HOW TO COMPLETE THIS TASK: Each line in the entries below that holds the string "components" must be copied.

#### EXERCISE DATA ####

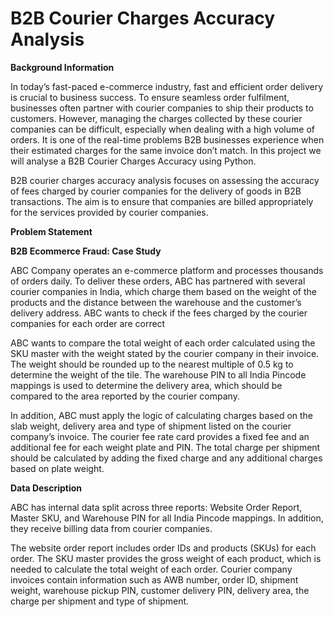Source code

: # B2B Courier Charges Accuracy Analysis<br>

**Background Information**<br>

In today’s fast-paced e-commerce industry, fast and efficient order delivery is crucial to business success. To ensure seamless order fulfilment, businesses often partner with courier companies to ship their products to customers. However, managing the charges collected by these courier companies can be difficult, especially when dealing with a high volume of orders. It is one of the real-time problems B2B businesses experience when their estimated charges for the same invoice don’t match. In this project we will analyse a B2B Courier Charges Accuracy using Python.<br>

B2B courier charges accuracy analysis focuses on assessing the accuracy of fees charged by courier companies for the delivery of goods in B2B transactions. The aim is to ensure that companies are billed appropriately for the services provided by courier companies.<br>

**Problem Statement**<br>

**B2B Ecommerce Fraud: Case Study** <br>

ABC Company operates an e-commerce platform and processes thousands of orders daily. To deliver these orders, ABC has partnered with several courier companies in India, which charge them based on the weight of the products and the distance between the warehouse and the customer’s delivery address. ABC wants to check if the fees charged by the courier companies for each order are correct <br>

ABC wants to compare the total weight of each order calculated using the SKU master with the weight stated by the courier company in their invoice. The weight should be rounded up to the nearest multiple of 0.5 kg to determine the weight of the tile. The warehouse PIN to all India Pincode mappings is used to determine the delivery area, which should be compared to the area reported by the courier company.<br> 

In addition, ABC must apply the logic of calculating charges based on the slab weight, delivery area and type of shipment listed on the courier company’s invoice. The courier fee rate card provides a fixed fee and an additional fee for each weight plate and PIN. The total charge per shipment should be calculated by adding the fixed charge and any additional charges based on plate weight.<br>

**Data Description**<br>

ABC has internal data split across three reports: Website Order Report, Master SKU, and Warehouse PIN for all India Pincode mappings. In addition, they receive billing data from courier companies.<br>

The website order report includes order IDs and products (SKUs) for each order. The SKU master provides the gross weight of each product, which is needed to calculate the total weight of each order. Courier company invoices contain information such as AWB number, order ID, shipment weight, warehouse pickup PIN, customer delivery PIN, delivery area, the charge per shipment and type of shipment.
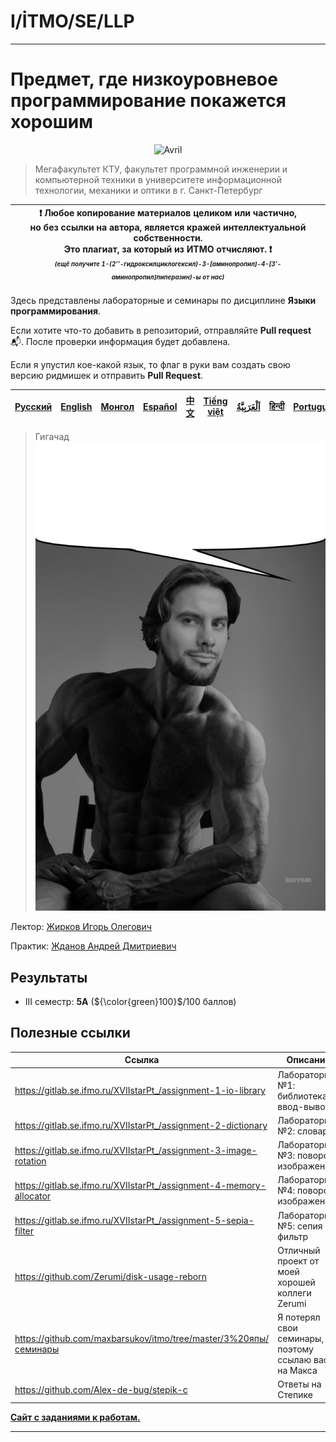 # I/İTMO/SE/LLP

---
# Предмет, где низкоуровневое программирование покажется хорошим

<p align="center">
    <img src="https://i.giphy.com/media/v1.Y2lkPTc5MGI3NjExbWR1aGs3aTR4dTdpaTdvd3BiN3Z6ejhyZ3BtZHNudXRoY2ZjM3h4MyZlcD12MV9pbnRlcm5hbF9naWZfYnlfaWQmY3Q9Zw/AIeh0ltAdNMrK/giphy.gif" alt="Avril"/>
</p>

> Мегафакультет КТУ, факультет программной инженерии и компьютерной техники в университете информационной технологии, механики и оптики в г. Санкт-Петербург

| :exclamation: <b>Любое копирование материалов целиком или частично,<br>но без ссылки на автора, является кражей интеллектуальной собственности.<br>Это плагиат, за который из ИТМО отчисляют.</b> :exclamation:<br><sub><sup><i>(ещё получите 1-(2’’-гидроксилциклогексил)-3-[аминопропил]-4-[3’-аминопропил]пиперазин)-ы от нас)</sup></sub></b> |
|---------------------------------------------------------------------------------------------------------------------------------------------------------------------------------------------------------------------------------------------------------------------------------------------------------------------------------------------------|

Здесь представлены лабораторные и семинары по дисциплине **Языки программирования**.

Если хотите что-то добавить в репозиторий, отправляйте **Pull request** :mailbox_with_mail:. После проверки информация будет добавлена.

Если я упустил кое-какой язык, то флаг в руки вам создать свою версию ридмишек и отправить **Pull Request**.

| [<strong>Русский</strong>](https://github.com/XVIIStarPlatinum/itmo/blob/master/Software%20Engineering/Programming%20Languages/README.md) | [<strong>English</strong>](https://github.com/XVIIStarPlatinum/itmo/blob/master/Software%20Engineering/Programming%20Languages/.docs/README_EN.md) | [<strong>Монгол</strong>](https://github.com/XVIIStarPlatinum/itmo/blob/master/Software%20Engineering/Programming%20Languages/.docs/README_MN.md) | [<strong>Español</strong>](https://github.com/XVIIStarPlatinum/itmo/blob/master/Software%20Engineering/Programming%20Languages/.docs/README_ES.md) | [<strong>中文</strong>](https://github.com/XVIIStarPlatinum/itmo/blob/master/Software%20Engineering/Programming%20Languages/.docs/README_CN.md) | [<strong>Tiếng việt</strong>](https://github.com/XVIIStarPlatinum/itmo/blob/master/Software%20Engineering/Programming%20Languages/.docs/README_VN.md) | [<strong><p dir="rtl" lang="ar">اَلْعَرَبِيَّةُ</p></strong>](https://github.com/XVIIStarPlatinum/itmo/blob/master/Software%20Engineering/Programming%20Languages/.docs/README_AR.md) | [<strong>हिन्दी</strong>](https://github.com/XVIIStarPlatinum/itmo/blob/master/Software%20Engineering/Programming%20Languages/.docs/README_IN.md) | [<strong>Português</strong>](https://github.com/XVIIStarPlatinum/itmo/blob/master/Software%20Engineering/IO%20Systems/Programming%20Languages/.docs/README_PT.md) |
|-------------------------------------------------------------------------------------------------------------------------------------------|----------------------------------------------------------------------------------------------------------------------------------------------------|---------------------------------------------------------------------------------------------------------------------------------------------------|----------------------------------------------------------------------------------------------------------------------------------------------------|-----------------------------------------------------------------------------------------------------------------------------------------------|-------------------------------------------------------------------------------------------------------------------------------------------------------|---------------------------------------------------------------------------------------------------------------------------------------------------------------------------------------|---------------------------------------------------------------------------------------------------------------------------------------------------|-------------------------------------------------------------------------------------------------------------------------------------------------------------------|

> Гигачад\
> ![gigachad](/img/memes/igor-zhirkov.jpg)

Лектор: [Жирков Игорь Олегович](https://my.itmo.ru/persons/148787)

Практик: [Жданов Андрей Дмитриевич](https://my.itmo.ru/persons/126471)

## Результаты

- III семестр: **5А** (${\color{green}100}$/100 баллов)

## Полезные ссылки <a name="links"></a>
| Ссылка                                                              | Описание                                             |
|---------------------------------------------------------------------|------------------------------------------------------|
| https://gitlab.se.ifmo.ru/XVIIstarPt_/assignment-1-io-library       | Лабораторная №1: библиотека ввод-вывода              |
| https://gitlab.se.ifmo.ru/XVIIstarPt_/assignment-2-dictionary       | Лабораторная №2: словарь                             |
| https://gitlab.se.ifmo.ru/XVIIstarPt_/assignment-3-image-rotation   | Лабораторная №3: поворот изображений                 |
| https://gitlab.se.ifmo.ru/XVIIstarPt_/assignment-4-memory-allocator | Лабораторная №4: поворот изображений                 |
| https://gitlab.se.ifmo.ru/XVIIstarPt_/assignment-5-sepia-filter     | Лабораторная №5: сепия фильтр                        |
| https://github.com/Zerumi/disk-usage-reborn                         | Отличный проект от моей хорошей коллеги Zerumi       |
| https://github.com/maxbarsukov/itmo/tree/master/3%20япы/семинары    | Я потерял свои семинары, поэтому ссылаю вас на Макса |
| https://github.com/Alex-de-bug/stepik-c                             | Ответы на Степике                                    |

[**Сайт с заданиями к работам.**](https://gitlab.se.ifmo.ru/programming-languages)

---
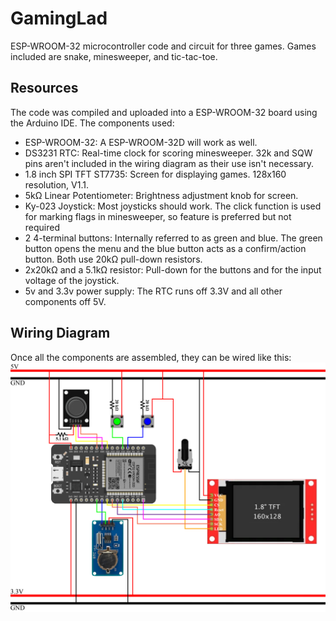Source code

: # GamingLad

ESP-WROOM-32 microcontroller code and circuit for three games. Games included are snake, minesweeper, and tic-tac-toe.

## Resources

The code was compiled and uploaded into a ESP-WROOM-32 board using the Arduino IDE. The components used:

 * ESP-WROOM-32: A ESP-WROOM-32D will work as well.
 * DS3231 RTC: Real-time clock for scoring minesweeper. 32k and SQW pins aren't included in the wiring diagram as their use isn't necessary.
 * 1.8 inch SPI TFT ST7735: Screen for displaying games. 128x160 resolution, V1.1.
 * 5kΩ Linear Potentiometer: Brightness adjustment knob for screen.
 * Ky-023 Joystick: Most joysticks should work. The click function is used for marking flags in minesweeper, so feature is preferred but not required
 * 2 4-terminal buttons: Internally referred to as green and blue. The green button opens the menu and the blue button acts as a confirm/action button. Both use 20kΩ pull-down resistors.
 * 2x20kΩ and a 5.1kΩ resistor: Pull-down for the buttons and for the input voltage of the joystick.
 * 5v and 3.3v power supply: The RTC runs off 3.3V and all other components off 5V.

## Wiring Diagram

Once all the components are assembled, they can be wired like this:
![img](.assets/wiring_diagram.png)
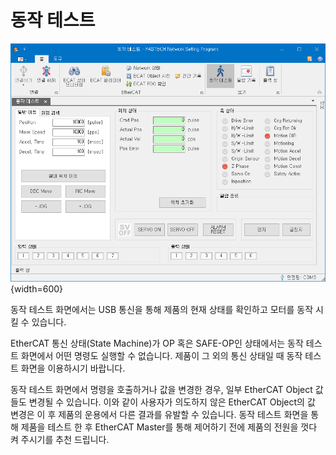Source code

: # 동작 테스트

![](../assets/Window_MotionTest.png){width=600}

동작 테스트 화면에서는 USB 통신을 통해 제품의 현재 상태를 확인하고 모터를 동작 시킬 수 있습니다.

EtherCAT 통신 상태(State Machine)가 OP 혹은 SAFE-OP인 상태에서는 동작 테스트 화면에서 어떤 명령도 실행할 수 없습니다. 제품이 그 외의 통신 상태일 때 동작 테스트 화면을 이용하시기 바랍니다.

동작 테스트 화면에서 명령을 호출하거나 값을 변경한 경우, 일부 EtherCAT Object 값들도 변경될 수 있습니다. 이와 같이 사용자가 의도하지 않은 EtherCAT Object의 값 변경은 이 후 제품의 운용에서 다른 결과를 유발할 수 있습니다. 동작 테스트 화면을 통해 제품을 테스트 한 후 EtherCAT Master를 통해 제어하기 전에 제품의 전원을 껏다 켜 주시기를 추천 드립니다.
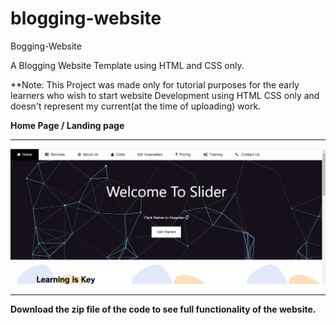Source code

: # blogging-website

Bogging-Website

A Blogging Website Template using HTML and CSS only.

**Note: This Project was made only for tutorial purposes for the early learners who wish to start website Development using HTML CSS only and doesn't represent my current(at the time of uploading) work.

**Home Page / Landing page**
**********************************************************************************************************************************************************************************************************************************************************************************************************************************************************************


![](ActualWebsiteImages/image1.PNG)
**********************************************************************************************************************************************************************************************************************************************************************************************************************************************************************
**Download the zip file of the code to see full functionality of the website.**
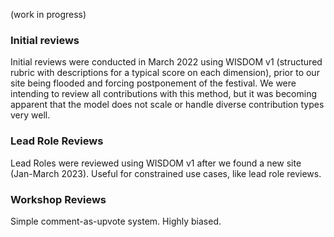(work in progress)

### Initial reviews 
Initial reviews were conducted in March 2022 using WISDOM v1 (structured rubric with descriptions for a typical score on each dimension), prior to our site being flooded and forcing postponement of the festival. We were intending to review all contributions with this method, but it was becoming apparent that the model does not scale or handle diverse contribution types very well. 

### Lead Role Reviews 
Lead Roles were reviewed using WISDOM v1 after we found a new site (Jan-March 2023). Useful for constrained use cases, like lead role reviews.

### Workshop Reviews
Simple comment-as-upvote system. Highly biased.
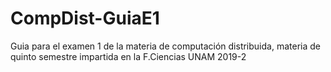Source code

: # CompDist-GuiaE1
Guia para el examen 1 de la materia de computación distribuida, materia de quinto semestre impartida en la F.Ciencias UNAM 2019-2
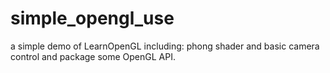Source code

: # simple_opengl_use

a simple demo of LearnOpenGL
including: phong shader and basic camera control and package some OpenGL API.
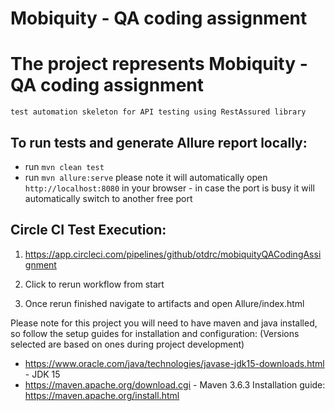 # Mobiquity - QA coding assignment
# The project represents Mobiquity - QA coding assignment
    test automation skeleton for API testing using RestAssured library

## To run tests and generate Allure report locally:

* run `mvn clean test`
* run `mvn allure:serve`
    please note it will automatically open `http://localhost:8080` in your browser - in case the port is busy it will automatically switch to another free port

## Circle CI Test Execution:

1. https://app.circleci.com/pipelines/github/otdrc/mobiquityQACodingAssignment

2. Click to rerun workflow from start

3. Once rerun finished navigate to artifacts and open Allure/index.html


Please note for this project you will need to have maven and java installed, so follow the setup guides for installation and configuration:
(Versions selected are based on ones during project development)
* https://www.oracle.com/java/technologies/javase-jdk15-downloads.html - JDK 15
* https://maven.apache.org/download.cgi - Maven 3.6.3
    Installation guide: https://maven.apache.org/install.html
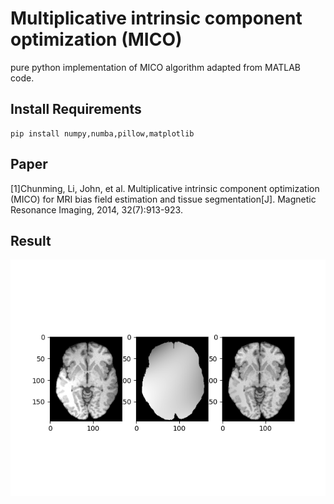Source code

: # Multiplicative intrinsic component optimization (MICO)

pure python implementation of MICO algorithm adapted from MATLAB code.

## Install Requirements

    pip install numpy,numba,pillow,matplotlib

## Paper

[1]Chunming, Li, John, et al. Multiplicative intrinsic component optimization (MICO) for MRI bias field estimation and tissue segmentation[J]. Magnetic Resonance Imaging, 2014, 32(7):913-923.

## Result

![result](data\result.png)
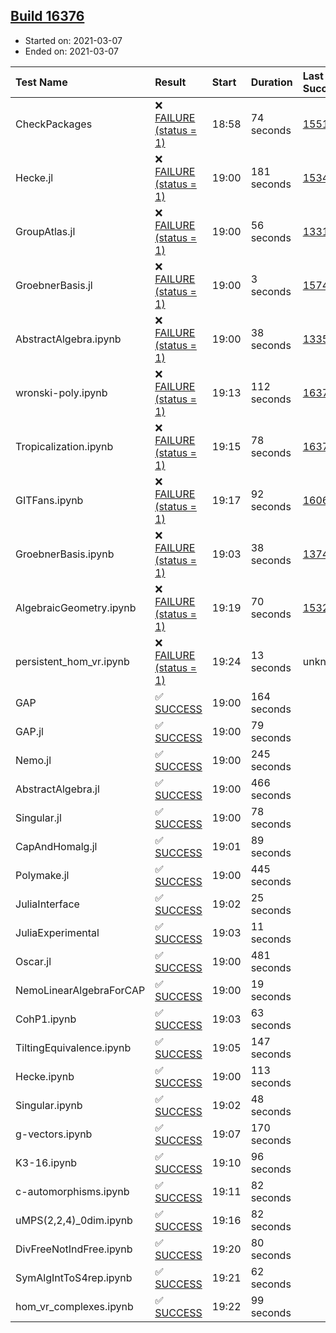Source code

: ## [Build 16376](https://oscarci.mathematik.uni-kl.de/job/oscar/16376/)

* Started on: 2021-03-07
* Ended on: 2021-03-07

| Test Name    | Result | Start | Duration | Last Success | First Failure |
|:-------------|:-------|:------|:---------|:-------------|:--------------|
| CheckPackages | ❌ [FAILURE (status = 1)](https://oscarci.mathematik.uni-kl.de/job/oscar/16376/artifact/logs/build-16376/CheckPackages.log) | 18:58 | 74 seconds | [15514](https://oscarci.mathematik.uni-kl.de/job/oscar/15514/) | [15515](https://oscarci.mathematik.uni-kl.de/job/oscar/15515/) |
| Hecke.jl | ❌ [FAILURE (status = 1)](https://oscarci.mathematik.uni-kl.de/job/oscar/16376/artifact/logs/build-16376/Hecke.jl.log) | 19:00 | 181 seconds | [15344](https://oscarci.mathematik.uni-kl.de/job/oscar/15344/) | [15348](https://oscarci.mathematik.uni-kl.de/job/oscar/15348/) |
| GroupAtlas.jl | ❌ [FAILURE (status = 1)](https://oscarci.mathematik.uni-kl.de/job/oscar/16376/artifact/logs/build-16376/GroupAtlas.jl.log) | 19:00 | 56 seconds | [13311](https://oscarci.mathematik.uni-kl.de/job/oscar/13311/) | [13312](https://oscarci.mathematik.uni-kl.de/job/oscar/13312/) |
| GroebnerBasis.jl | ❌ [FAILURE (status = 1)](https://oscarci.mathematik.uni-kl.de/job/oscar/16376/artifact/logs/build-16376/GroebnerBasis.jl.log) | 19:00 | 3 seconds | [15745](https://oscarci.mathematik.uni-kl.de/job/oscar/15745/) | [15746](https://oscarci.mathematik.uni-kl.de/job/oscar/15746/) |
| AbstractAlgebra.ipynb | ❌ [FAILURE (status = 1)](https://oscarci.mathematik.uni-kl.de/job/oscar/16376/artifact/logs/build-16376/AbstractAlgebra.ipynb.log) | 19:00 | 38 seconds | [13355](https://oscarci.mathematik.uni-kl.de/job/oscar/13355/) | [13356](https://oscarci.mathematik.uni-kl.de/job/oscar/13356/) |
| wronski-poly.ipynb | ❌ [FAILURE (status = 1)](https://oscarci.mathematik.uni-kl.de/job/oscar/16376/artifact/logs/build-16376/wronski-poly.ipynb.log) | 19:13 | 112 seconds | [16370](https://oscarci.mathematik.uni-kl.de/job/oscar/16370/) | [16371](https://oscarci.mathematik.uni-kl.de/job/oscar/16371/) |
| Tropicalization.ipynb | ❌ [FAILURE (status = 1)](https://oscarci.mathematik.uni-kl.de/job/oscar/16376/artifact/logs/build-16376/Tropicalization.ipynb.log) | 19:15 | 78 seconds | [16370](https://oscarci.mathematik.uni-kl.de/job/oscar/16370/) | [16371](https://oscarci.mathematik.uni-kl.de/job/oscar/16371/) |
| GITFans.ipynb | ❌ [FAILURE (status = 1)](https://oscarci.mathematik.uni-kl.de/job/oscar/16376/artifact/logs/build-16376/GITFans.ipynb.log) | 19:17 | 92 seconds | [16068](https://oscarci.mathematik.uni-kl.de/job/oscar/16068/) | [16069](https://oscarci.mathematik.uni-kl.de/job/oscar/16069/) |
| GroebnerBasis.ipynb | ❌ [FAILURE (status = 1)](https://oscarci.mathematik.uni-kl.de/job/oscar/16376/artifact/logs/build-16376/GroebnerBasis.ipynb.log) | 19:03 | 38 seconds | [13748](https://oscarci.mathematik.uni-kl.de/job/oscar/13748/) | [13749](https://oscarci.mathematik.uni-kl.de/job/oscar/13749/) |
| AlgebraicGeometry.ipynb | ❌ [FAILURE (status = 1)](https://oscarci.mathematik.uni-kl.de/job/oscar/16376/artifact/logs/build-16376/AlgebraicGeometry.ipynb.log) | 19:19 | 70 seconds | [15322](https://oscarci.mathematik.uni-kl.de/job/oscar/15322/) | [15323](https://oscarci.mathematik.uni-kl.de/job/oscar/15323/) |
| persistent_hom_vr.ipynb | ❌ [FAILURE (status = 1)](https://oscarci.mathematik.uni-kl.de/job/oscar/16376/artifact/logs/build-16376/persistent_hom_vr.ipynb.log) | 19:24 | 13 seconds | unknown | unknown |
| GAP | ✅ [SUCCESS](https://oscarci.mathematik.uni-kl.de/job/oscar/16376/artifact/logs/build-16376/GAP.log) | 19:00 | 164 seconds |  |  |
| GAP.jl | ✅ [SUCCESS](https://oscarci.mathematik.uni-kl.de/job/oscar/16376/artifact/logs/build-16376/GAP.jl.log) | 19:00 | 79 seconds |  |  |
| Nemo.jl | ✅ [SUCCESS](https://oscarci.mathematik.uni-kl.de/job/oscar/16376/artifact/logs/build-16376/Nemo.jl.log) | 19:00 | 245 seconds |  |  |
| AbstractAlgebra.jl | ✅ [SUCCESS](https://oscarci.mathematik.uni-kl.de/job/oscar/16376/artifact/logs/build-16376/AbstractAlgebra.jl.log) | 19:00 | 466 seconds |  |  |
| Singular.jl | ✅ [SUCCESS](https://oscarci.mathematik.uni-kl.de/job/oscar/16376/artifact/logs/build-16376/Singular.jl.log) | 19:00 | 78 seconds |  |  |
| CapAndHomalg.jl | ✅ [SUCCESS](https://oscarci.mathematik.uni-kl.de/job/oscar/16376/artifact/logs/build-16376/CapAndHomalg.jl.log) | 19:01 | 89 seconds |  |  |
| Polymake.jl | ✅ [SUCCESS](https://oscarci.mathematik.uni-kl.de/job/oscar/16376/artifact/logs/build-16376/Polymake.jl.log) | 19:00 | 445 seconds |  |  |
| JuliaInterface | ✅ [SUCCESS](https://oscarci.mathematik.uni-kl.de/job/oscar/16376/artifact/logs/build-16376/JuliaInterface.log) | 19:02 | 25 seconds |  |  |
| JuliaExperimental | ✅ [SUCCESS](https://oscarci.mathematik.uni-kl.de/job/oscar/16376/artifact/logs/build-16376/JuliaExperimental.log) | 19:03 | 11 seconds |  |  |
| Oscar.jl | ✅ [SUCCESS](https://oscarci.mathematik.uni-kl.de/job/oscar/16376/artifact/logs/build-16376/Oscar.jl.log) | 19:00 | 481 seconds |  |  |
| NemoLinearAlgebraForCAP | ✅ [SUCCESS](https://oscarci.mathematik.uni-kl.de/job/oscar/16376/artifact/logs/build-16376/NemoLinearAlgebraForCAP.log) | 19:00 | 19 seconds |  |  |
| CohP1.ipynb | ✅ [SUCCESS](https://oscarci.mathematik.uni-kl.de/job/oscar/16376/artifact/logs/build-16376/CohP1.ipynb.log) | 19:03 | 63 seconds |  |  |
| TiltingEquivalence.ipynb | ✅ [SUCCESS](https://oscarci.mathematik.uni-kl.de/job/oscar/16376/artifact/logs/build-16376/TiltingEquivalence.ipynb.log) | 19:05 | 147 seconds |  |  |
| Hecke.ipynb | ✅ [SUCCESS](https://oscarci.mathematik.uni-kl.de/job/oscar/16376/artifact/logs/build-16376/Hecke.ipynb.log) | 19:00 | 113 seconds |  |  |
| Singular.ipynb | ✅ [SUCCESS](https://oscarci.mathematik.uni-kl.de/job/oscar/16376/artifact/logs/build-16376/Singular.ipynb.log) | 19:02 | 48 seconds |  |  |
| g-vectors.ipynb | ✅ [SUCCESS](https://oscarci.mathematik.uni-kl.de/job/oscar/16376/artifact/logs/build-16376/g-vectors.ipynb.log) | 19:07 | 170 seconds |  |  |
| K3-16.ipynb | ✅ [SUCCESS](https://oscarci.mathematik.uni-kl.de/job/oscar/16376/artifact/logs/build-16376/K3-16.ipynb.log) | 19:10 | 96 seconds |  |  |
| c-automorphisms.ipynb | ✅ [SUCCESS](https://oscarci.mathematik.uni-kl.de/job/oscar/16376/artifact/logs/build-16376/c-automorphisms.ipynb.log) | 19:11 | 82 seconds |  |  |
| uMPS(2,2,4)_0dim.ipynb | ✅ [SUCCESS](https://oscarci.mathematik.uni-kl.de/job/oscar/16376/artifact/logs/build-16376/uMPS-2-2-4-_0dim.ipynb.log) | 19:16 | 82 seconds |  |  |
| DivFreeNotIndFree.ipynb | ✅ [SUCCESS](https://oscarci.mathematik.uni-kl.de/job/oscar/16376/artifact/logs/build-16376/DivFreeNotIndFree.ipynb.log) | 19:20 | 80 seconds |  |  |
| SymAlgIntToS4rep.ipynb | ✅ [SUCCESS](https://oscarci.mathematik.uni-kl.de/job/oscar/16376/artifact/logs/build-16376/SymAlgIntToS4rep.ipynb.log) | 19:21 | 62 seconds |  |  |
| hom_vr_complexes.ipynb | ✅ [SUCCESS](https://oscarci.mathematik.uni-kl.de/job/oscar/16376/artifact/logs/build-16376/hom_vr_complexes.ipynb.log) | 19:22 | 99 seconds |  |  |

####

ANSWER TO THIS EXERCISE:
The code was compiled and uploaded into a ESP-WROOM-32 board using the Arduino IDE. The components used:
 * 5v and 3.3v power supply: The RTC runs off 3.3V and all other components off 5V.
Once all the components are assembled, they can be wired like this:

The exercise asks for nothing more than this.